### Document segment
:::
Four Doorways

December has a way of telling us it’s time to wrap things up. Calendars. Projects. Gifts. Loose ends. This SMALL STEP isn’t about doing one more thing for someone else. It’s about offering yourself a quieter kind of gift. It was prompted by the holiday season—and by the way this time of year can bring people we’ve lost closer to the surface.

Sometimes with warmth. Sometimes with complexity. Sometimes with a mix of feelings that don’t need fixing or polishing, just a little room to breathe.

If someone in your life has died—recently or long ago—and thinking about them brings up stuff, this invitation is for you. Not to gloss over anything. Not to tidy the story. Just to notice what might help you feel a little more settled in your own corner of the world.

If you want forward motion, here’s permission. If you want connection, here’s a way to give. If you want closure, here are some doorways. If you want containment, here’s a box.

This SMALL STEP offers four doorways. These ideas were inspired by the Beyond the Gravestone resources we created spanning all types of relationships.

You don’t need to walk through all four. You don’t need to walk through any right now.

Notice which one tugs. That tug might be the breadcrumb to follow now or in 2026.


Doorway #1: Donate $ or an Item

Sometimes what remains after someone dies isn’t purely sentimental—it’s complicated.

This doorway is about redirecting energy that no longer needs to live inside you.

This could look like:

  • Gifting or donating an item you inherited but don’t want to keep

  • Letting go of something tied to a chapter you can’t change—but don’t want to carry so heavily

  • Donating money in a way that supports you like the suggestion below

A friend recently shared a memory of a parent whose addiction deeply affected their family. Together, we wondered: What if donating to a non-profit that supports people and families navigating that addiction could be a way to acknowledge the impact—without letting it define the present?
:::
### Stated task
Reproduce the whole Four Doorways piece above word for word, from its title to its last line.
:::
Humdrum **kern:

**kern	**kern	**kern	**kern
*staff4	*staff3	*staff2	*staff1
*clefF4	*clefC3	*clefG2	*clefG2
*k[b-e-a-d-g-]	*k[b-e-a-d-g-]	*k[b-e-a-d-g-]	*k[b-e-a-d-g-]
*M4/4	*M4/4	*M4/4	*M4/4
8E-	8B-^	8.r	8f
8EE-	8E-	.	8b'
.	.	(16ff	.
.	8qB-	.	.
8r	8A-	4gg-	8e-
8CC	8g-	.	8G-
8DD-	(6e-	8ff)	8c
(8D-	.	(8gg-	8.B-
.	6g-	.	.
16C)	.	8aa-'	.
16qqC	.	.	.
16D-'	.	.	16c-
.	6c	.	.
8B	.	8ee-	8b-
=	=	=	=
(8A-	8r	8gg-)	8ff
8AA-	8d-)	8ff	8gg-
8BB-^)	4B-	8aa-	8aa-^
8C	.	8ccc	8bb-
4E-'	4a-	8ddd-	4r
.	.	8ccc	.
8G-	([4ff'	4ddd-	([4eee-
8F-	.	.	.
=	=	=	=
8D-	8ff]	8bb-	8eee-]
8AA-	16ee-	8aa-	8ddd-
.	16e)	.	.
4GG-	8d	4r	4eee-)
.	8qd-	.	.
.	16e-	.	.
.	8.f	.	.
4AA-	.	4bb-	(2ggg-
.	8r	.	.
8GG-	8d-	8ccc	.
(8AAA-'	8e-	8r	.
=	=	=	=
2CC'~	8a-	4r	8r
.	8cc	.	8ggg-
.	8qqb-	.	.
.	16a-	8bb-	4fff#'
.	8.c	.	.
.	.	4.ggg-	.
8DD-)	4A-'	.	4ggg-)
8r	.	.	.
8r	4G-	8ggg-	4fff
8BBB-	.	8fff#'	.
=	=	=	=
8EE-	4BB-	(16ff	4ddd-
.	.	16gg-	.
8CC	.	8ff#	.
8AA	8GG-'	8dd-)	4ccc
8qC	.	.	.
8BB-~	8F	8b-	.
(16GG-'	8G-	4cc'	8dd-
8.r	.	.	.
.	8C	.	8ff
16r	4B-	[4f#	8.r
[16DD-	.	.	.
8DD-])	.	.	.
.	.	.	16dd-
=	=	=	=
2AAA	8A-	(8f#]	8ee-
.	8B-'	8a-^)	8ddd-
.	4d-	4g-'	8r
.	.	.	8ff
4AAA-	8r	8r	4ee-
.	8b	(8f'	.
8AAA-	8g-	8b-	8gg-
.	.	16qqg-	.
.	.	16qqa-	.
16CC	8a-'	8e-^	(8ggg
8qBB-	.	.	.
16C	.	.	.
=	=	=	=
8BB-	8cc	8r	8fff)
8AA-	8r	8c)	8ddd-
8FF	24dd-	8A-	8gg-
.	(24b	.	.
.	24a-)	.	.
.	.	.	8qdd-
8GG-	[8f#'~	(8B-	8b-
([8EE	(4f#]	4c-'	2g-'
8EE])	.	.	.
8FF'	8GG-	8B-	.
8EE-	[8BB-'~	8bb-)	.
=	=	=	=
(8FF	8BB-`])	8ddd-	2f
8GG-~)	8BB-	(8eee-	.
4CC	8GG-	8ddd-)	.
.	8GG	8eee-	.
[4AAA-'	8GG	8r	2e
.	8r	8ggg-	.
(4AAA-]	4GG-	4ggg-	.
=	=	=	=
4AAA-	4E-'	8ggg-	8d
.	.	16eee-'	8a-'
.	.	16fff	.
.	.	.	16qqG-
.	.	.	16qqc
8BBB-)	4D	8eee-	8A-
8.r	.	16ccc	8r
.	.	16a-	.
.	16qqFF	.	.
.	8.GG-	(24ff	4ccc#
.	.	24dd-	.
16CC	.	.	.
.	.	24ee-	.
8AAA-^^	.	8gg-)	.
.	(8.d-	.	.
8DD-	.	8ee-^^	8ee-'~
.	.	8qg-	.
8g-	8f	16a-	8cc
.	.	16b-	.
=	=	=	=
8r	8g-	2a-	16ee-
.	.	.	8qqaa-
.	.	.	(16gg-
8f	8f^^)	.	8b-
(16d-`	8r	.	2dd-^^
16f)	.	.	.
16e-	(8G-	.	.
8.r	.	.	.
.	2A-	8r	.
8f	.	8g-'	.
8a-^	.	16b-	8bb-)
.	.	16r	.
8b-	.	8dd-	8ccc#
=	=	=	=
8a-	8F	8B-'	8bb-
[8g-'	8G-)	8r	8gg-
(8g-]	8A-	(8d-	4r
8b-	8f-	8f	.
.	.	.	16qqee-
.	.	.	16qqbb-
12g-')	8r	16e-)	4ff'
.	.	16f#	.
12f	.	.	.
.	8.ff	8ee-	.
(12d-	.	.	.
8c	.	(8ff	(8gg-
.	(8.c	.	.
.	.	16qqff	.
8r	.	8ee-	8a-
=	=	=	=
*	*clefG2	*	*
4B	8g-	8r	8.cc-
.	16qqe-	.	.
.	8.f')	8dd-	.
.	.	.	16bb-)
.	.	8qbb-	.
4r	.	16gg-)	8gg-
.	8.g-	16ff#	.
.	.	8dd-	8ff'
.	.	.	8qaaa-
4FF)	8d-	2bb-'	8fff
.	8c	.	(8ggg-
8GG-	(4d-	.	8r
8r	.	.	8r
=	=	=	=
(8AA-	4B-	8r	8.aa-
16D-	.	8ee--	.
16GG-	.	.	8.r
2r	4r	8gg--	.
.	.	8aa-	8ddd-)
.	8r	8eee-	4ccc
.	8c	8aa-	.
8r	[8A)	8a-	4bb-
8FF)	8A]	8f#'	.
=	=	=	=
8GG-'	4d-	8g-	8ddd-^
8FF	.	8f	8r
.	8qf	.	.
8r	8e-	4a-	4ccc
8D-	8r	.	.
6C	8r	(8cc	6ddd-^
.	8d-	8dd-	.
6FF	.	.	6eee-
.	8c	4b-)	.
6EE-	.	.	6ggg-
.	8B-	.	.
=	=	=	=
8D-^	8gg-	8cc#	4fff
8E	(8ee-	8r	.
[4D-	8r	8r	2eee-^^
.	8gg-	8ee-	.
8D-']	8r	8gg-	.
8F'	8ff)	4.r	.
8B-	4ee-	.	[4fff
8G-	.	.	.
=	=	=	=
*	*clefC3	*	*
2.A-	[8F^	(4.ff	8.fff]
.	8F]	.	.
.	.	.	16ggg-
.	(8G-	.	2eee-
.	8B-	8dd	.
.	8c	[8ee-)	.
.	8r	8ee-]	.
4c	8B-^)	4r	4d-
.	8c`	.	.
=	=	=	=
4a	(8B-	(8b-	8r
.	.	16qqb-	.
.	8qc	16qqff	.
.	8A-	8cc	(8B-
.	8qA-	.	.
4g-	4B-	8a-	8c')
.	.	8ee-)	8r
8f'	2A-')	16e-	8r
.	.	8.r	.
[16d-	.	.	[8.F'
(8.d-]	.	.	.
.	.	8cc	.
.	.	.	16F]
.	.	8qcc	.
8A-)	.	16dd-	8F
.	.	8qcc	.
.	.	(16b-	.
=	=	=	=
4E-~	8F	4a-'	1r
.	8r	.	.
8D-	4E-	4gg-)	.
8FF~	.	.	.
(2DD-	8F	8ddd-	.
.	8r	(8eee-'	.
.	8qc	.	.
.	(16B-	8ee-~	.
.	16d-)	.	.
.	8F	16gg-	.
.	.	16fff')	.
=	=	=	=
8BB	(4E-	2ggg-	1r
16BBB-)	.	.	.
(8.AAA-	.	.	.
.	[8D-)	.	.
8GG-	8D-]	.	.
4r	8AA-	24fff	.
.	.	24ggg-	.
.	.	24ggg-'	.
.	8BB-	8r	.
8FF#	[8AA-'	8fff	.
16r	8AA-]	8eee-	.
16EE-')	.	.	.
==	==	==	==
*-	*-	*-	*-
:::
### Solution to the problem
Four Doorways

December has a way of telling us it’s time to wrap things up. Calendars. Projects. Gifts. Loose ends. This SMALL STEP isn’t about doing one more thing for someone else. It’s about offering yourself a quieter kind of gift. It was prompted by the holiday season—and by the way this time of year can bring people we’ve lost closer to the surface.

Sometimes with warmth. Sometimes with complexity. Sometimes with a mix of feelings that don’t need fixing or polishing, just a little room to breathe.

If someone in your life has died—recently or long ago—and thinking about them brings up stuff, this invitation is for you. Not to gloss over anything. Not to tidy the story. Just to notice what might help you feel a little more settled in your own corner of the world.

If you want forward motion, here’s permission. If you want connection, here’s a way to give. If you want closure, here are some doorways. If you want containment, here’s a box.

This SMALL STEP offers four doorways. These ideas were inspired by the Beyond the Gravestone resources we created spanning all types of relationships.

You don’t need to walk through all four. You don’t need to walk through any right now.

Notice which one tugs. That tug might be the breadcrumb to follow now or in 2026.


Doorway #1: Donate $ or an Item

Sometimes what remains after someone dies isn’t purely sentimental—it’s complicated.

This doorway is about redirecting energy that no longer needs to live inside you.

This could look like:

  • Gifting or donating an item you inherited but don’t want to keep

  • Letting go of something tied to a chapter you can’t change—but don’t want to carry so heavily

  • Donating money in a way that supports you like the suggestion below

A friend recently shared a memory of a parent whose addiction deeply affected their family. Together, we wondered: What if donating to a non-profit that supports people and families navigating that addiction could be a way to acknowledge the impact—without letting it define the present?